Prompt: Starting at the line with "- 2018 Apr 20" and going on through the line with "Execute SQL queries", reproduce each line in the records below exactly and nothing more.
(Beginning of Study material)
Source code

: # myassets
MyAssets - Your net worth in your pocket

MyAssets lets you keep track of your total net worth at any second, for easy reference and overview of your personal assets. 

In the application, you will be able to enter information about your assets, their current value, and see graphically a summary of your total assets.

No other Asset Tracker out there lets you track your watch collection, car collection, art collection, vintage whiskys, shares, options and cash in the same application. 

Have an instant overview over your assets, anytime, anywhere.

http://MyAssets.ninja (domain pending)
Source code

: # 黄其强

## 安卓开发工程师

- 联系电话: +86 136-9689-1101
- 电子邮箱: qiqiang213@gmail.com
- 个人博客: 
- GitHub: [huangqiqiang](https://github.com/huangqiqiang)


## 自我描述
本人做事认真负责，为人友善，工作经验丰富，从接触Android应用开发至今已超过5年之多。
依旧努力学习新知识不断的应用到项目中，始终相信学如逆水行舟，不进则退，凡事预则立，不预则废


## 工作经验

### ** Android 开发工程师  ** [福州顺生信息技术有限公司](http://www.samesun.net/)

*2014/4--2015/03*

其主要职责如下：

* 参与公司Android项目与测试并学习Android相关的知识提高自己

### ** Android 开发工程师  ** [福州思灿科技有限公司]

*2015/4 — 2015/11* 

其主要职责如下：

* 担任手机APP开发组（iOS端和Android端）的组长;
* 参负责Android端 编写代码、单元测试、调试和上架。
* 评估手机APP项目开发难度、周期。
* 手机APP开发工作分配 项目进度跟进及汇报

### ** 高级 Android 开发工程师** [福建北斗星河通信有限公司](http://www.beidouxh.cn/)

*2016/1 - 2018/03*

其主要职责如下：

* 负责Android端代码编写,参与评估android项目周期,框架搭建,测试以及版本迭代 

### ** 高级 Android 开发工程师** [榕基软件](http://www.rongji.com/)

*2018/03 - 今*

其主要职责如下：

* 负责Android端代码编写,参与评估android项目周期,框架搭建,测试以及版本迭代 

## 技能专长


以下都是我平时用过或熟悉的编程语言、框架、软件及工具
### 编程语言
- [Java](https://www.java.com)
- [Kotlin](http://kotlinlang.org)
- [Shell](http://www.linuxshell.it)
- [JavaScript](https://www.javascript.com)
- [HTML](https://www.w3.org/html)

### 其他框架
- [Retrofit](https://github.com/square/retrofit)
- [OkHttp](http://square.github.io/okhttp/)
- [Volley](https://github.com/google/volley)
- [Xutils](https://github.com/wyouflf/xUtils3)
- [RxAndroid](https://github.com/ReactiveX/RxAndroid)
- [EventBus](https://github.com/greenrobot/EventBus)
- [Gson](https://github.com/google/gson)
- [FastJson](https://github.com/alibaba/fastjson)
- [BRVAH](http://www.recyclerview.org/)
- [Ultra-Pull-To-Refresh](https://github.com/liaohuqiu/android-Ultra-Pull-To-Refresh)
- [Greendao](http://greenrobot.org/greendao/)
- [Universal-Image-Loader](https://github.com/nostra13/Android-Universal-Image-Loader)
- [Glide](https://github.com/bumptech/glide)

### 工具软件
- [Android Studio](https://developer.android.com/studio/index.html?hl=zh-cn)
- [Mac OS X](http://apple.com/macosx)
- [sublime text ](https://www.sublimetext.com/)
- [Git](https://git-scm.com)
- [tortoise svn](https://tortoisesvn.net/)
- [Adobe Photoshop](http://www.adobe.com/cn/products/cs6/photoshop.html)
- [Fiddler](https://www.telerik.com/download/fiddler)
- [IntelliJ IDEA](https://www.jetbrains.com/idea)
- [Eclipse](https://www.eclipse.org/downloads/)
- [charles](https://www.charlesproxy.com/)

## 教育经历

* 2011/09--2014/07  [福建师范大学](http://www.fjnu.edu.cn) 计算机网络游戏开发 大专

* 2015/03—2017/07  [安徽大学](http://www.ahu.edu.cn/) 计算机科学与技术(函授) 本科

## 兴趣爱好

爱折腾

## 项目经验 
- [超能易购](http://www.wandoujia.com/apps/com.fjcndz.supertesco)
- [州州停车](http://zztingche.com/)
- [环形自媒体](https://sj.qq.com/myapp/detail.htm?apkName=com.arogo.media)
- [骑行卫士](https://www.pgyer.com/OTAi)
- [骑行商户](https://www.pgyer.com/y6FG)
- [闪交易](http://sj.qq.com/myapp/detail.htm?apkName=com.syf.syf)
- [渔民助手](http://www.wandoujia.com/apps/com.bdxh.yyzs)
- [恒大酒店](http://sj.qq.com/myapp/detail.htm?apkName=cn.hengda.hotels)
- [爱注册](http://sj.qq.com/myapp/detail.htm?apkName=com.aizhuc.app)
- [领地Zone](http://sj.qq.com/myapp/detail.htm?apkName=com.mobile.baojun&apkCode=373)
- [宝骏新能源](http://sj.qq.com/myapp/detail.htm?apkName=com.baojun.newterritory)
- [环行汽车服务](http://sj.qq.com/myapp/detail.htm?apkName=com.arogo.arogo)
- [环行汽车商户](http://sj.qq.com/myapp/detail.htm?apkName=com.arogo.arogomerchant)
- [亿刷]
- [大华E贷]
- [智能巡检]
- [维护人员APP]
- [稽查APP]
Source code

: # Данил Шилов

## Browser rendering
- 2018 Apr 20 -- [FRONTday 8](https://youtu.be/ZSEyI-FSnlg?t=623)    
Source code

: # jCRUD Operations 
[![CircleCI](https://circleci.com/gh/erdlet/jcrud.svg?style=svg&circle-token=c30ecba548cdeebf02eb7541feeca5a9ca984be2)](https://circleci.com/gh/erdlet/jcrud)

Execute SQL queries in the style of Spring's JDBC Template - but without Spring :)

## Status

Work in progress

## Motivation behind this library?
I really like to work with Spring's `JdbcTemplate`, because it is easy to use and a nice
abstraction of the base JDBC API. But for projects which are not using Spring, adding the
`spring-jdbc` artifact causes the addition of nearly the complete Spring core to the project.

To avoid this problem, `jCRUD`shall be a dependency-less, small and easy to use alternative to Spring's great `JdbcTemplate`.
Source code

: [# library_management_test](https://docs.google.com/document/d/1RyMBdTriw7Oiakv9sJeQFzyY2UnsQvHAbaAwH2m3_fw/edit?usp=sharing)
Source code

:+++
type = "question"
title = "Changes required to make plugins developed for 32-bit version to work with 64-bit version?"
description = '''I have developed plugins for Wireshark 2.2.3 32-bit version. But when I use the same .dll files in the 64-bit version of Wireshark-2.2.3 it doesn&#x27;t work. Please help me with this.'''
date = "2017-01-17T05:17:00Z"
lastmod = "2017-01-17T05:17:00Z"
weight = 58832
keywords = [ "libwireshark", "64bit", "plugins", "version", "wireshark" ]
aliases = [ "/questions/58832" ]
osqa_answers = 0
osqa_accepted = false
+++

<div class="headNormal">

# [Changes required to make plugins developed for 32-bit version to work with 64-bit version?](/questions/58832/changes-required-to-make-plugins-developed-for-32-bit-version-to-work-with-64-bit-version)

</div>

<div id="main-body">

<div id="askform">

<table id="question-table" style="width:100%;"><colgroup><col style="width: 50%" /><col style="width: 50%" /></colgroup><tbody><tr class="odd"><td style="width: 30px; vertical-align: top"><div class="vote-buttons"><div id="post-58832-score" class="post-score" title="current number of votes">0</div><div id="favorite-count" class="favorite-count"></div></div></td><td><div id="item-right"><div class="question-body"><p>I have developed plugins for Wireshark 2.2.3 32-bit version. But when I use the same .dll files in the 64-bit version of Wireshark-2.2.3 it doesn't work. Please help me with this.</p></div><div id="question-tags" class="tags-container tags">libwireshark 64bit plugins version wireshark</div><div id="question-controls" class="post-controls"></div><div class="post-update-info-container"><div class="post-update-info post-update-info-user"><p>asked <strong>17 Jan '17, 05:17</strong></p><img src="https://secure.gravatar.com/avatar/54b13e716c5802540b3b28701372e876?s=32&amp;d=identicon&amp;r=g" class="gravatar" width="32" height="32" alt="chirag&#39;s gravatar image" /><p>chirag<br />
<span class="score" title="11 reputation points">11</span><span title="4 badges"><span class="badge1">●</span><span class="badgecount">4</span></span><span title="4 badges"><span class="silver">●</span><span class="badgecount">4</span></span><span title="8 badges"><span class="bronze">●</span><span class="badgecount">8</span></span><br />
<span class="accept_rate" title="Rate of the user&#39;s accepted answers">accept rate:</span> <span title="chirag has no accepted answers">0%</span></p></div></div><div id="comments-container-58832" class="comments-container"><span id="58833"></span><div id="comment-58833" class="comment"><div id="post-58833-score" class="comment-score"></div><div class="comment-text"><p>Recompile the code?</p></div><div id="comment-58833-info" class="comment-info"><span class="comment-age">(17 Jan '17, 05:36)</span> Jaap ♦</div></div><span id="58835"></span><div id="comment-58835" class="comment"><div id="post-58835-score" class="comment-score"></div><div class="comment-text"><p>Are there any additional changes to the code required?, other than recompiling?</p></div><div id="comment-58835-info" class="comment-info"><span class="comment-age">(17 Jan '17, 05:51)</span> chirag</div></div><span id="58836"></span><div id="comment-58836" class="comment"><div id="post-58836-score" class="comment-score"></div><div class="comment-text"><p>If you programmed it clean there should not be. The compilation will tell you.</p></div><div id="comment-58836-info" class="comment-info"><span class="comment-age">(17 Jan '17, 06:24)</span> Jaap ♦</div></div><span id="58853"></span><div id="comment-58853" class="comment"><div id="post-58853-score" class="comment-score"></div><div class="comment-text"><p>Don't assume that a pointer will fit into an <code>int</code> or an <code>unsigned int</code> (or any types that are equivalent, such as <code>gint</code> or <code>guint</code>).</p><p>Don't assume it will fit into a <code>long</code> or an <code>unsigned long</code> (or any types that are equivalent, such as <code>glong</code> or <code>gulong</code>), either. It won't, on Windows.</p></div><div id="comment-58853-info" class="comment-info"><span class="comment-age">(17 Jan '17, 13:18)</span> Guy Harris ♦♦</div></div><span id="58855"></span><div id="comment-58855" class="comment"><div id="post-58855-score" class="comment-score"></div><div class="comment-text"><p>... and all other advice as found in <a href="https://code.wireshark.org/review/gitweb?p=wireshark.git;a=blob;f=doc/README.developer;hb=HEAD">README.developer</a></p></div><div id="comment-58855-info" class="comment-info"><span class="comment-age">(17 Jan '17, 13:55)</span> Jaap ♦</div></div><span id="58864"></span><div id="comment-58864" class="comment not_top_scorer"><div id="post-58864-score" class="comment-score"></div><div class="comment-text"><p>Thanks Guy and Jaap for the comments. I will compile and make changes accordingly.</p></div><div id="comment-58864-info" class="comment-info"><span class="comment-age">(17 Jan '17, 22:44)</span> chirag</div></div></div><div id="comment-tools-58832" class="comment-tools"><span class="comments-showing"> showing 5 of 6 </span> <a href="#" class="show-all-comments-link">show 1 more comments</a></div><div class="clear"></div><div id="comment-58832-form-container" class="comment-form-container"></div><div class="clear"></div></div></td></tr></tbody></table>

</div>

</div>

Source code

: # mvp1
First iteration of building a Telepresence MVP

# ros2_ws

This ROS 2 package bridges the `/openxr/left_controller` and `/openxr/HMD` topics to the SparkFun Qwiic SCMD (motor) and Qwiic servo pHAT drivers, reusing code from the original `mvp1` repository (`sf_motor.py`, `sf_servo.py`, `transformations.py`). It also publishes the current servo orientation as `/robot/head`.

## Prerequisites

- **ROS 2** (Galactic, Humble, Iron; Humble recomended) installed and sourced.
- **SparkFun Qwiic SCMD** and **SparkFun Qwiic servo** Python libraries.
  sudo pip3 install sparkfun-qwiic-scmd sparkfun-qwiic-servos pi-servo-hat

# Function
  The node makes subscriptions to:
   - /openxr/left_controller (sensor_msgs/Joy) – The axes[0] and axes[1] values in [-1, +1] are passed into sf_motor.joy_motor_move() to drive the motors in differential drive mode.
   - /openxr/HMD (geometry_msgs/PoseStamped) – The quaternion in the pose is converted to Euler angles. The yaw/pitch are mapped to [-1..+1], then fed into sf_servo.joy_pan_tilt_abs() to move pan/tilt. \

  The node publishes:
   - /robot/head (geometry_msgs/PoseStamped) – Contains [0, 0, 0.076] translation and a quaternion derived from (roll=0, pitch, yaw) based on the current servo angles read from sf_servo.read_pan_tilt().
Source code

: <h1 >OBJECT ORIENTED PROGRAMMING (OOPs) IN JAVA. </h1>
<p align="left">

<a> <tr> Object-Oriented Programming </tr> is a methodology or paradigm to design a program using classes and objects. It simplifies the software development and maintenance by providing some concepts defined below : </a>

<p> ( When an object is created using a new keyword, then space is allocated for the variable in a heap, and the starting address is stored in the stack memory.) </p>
(End of Study material)
Exercise answer:
- 2018 Apr 20 -- [FRONTday 8](https://youtu.be/ZSEyI-FSnlg?t=623)    
Source code

: # jCRUD Operations 
[![CircleCI](https://circleci.com/gh/erdlet/jcrud.svg?style=svg&circle-token=c30ecba548cdeebf02eb7541feeca5a9ca984be2)](https://circleci.com/gh/erdlet/jcrud)

Execute SQL queries in the style of Spring's JDBC Template - but without Spring :)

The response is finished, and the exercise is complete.